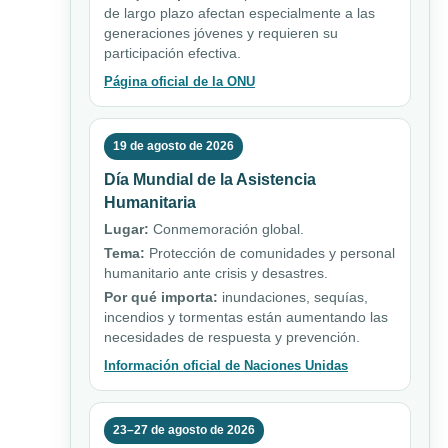
de largo plazo afectan especialmente a las
generaciones jóvenes y requieren su
participación efectiva.
Página oficial de la ONU
19 de agosto de 2026
Día Mundial de la Asistencia
Humanitaria
Lugar:
Conmemoración global.
Tema:
Protección de comunidades y personal
humanitario ante crisis y desastres.
Por qué importa:
inundaciones, sequías,
incendios y tormentas están aumentando las
necesidades de respuesta y prevención.
Información oficial de Naciones Unidas
23–27 de agosto de 2026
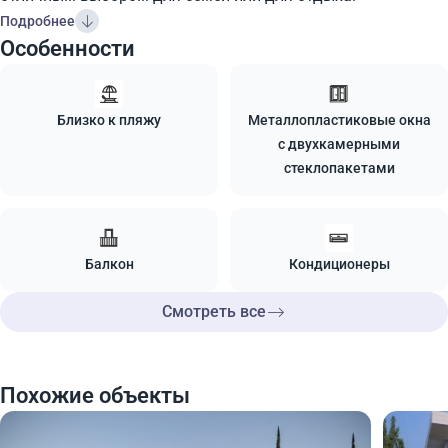
Подробнее
Особенности
Близко к пляжу
Металлопластиковые окна
с двухкамерными
стеклопакетами
Балкон
Кондиционеры
Смотреть все
Похожие объекты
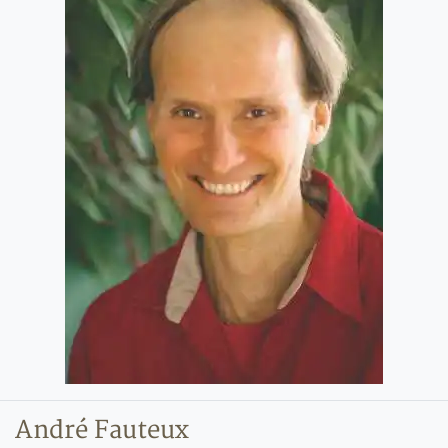
André Fauteux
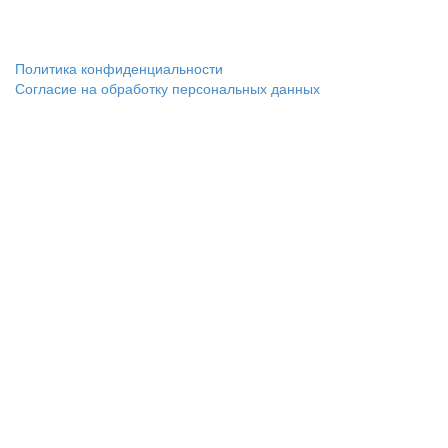
Политика конфиденциальности
Согласие на обработку персональных данных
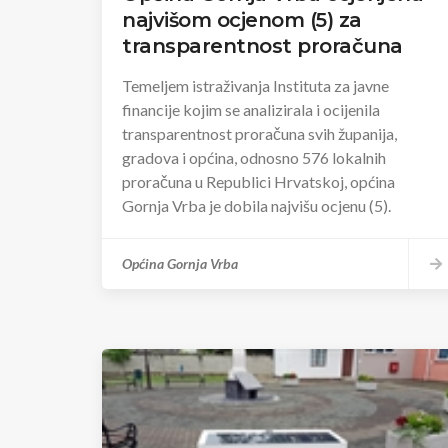
najvišom ocjenom (5) za
transparentnost proračuna
Temeljem istraživanja Instituta za javne
financije kojim se analizirala i ocijenila
transparentnost proračuna svih županija,
gradova i općina, odnosno 576 lokalnih
proračuna u Republici Hrvatskoj, općina
Gornja Vrba je dobila najvišu ocjenu (5).
Općina Gornja Vrba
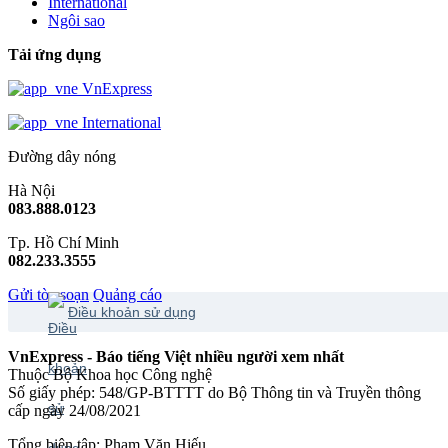
International
Ngôi sao
Tải ứng dụng
VnExpress
International
Đường dây nóng
Hà Nội
083.888.0123
Tp. Hồ Chí Minh
082.233.3555
Gửi tòa soạn
Quảng cáo
Điều khoản sử dụng
VnExpress - Báo tiếng Việt nhiều người xem nhất
Thuộc Bộ Khoa học Công nghệ
Số giấy phép: 548/GP-BTTTT do Bộ Thông tin và Truyền thông
cấp ngày 24/08/2021
Tổng biên tập: Phạm Văn Hiếu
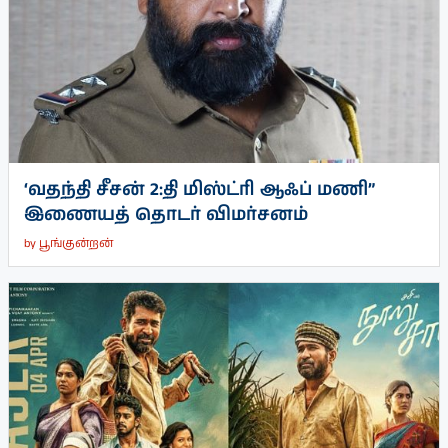
‘வதந்தி சீசன் 2:தி மிஸ்ட்ரி ஆஃப் மணி”
இணையத் தொடர் விமர்சனம்
by
பூங்குன்றன்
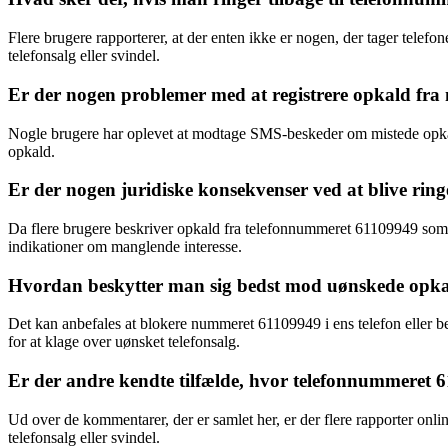
Flere brugere rapporterer, at der enten ikke er nogen, der tager telefon
telefonsalg eller svindel.
Er der nogen problemer med at registrere opkald fr
Nogle brugere har oplevet at modtage SMS-beskeder om mistede opkal
opkald.
Er der nogen juridiske konsekvenser ved at blive rin
Da flere brugere beskriver opkald fra telefonnummeret 61109949 som ir
indikationer om manglende interesse.
Hvordan beskytter man sig bedst mod uønskede opk
Det kan anbefales at blokere nummeret 61109949 i ens telefon eller b
for at klage over uønsket telefonsalg.
Er der andre kendte tilfælde, hvor telefonnummeret 61
Ud over de kommentarer, der er samlet her, er der flere rapporter onl
telefonsalg eller svindel.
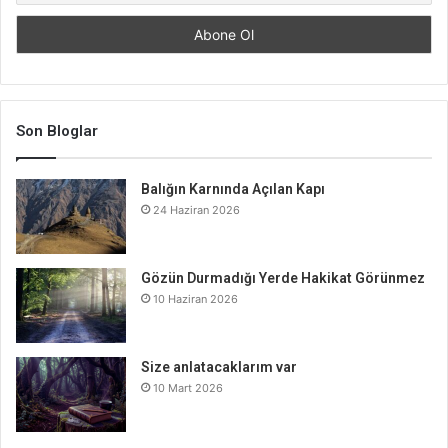
Son Bloglar
Balığın Karnında Açılan Kapı
24 Haziran 2026
Gözün Durmadığı Yerde Hakikat Görünmez
10 Haziran 2026
Size anlatacaklarım var
10 Mart 2026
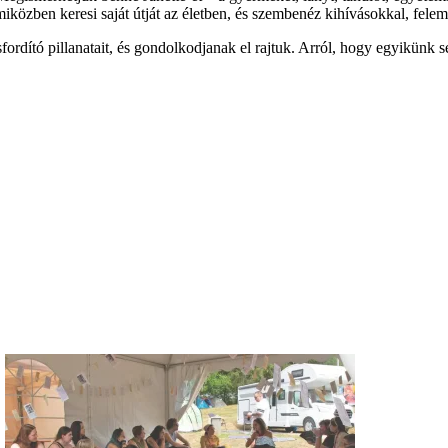
miközben keresi saját útját az életben, és szembenéz kihívásokkal, fel
orsfordító pillanatait, és gondolkodjanak el rajtuk. Arról, hogy egyikü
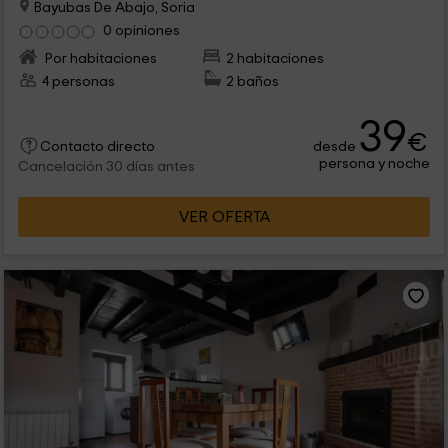
Bayubas De Abajo, Soria
0 opiniones
Por habitaciones
2 habitaciones
4 personas
2 baños
39
€
desde
Contacto directo
persona y noche
Cancelación 30 días antes
VER OFERTA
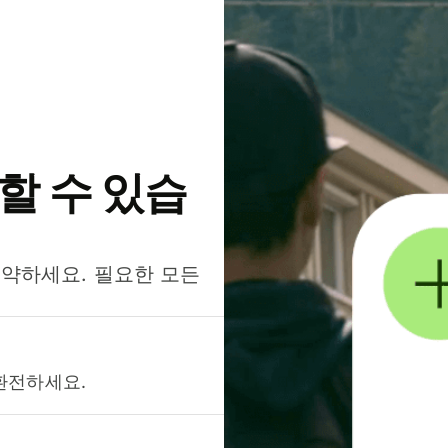
약할 수 있습
절약하세요. 필요한 모든
환전하세요.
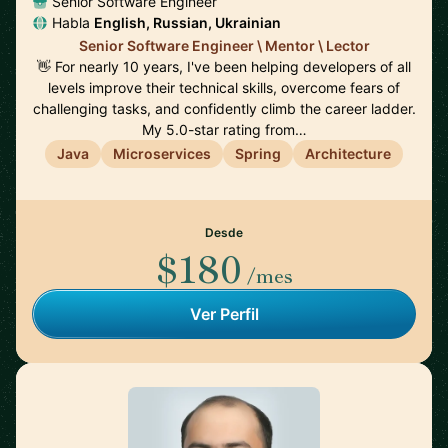
Senior Software Engineer
Habla
English, Russian, Ukrainian
Senior Software Engineer \ Mentor \ Lector
👋 For nearly 10 years, I've been helping developers of all
levels improve their technical skills, overcome fears of
challenging tasks, and confidently climb the career ladder.
My 5.0-star rating from…
Java
Microservices
Spring
Architecture
Desde
$180
/mes
Ver Perfil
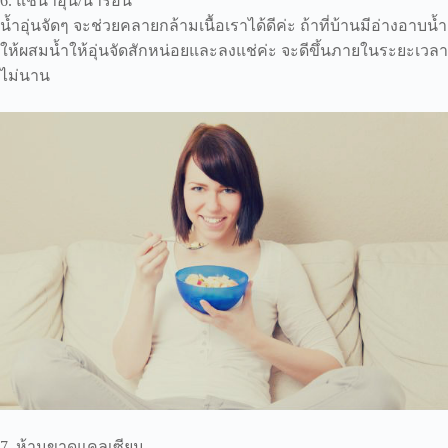
6. แช่น้ำอุ่น/น้ำร้อน
น้ำอุ่นจัดๆ จะช่วยคลายกล้ามเนื้อเราได้ดีค่ะ ถ้าที่บ้านมีอ่างอาบน้ำ
ให้ผสมน้ำให้อุ่นจัดสักหน่อยและลงแช่ค่ะ จะดีขึ้นภายในระยะเวลา
ไม่นาน
7. ห้ามขาดแคลเซียม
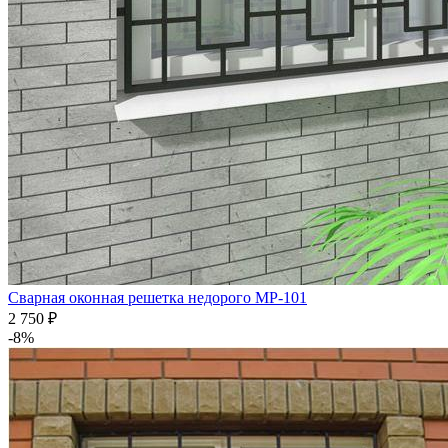
Сварная оконная решетка недорого МР-101
2 750
₽
-8%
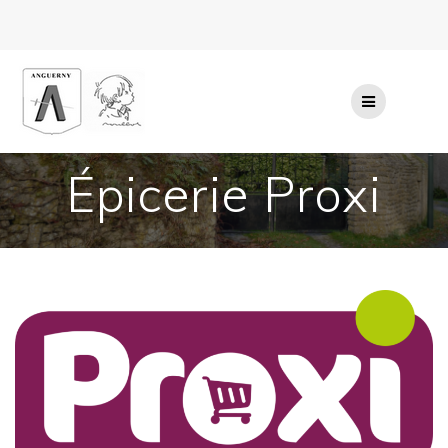
Passer
au
contenu
Épicerie Proxi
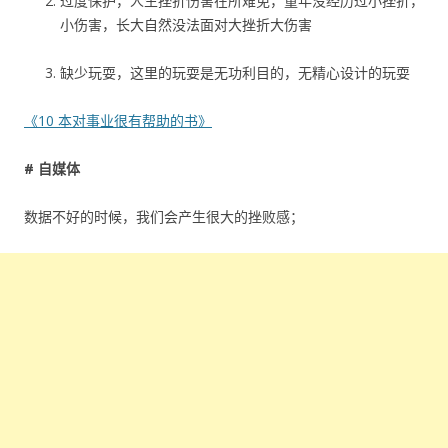
过度保护，人生挫折伤害在所难免，童年没经历过小挫折，
小伤害，长大自然没法面对大挫折大伤害
缺少玩耍，这里的玩耍是无功利目的，无精心设计的玩耍
《10 本对事业很有帮助的书》
# 自媒体
数据不好的时候，我们会产生很大的挫败感；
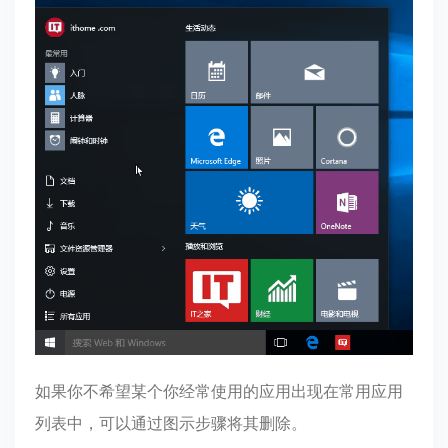
如果你不希望某个你经常使用的应用出现在常用应用
列表中，可以通过图示步骤将其删除。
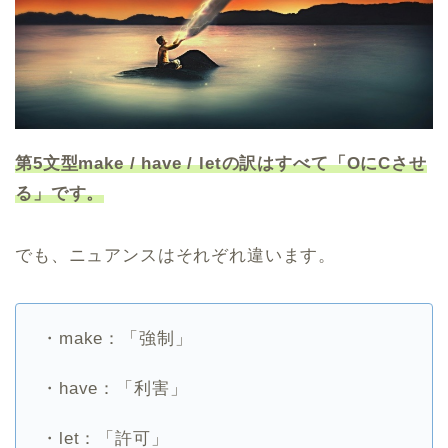
第5文型make / have / letの訳はすべて「OにCさせ
る」です。
でも、ニュアンスはそれぞれ違います。
・make：「強制」
・have：「利害」
・let：「許可」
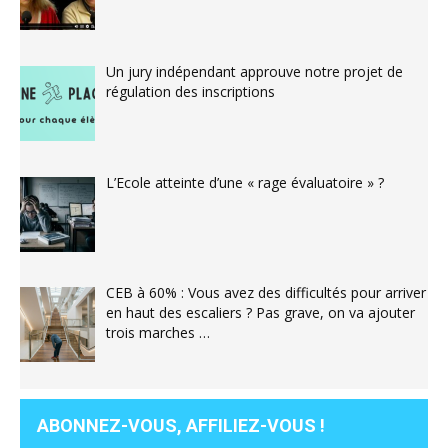
Un jury indépendant approuve notre projet de
régulation des inscriptions
L’Ecole atteinte d’une « rage évaluatoire » ?
CEB à 60% : Vous avez des difficultés pour arriver
en haut des escaliers ? Pas grave, on va ajouter
trois marches …
ABONNEZ-VOUS, AFFILIEZ-VOUS !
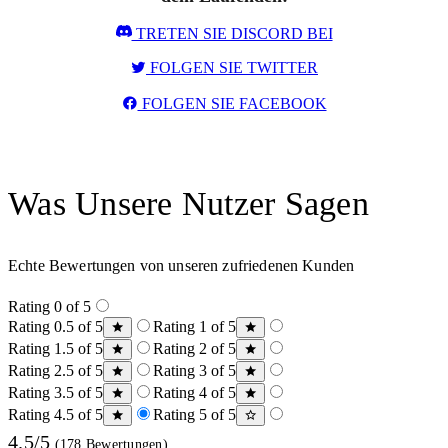
TRETEN SIE DISCORD BEI
FOLGEN SIE TWITTER
FOLGEN SIE FACEBOOK
Was Unsere Nutzer Sagen
Echte Bewertungen von unseren zufriedenen Kunden
Rating 0 of 5
Rating 0.5 of 5
Rating 1 of 5
Rating 1.5 of 5
Rating 2 of 5
Rating 2.5 of 5
Rating 3 of 5
Rating 3.5 of 5
Rating 4 of 5
Rating 4.5 of 5
Rating 5 of 5
4.5/5
(178 Bewertungen)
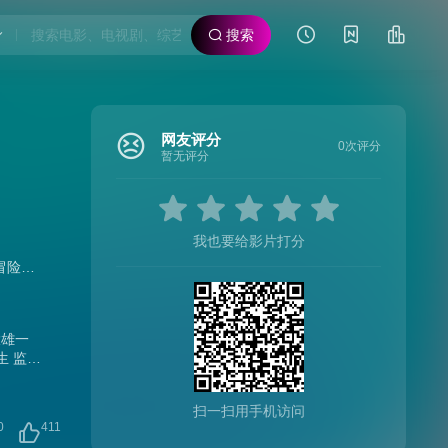
搜索
网友评分
0次评分
暂无评分
我也要给影片打分
冒险
/
动画片
/
动漫电影
大雄一
生 监督
扫一扫用手机访问
0
411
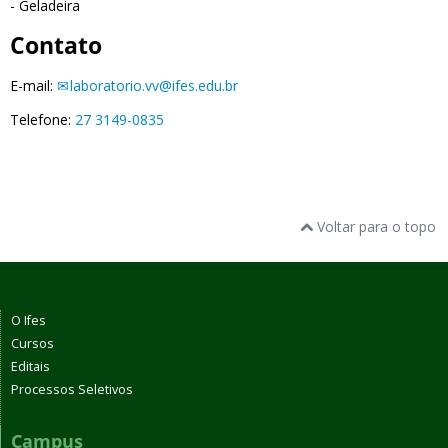
- Geladeira
Contato
E-mail:
laboratorio.vv@ifes.edu.br
Telefone:
27 3149-0835
Voltar para o topo
O Ifes
Cursos
Editais
Processos Seletivos
Campus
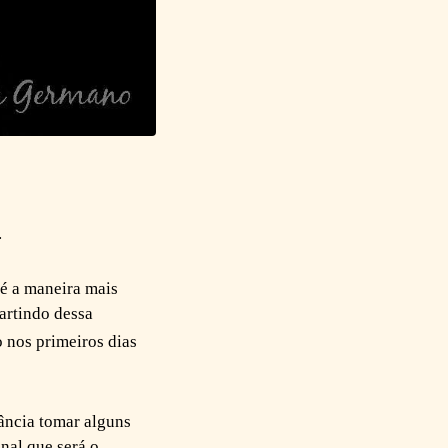
.
 é a maneira mais
Partindo dessa
o nos primeiros dias
ância tomar alguns
onal que será o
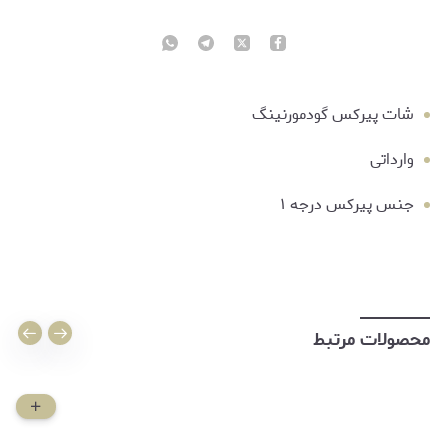
شات پیرکس گودمورنینگ
وارداتی
جنس پیرکس درجه ۱
محصولات مرتبط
⁂
### PROBLEM TO WORK ON
Format the text of the items as a Markdown table with an "Index" column holding the row number and a "Text" column holding the line. Cover only the part from the start of the items through the line containing "Protección de comunidades y personal", both ends included, and omit blank lines and the pictures.

### YOUR SOLUTION
| Index | Text |
|---|---|
| 1 | de largo plazo afectan especialmente a las |
| 2 | generaciones jóvenes y requieren su |
| 3 | participación efectiva. |
| 4 | Página oficial de la ONU |
| 5 | 19 de agosto de 2026 |
| 6 | Día Mundial de la Asistencia |
| 7 | Humanitaria |
| 8 | Lugar: |
| 9 | Conmemoración global. |
| 10 | Tema: |
| 11 | Protección de comunidades y personal |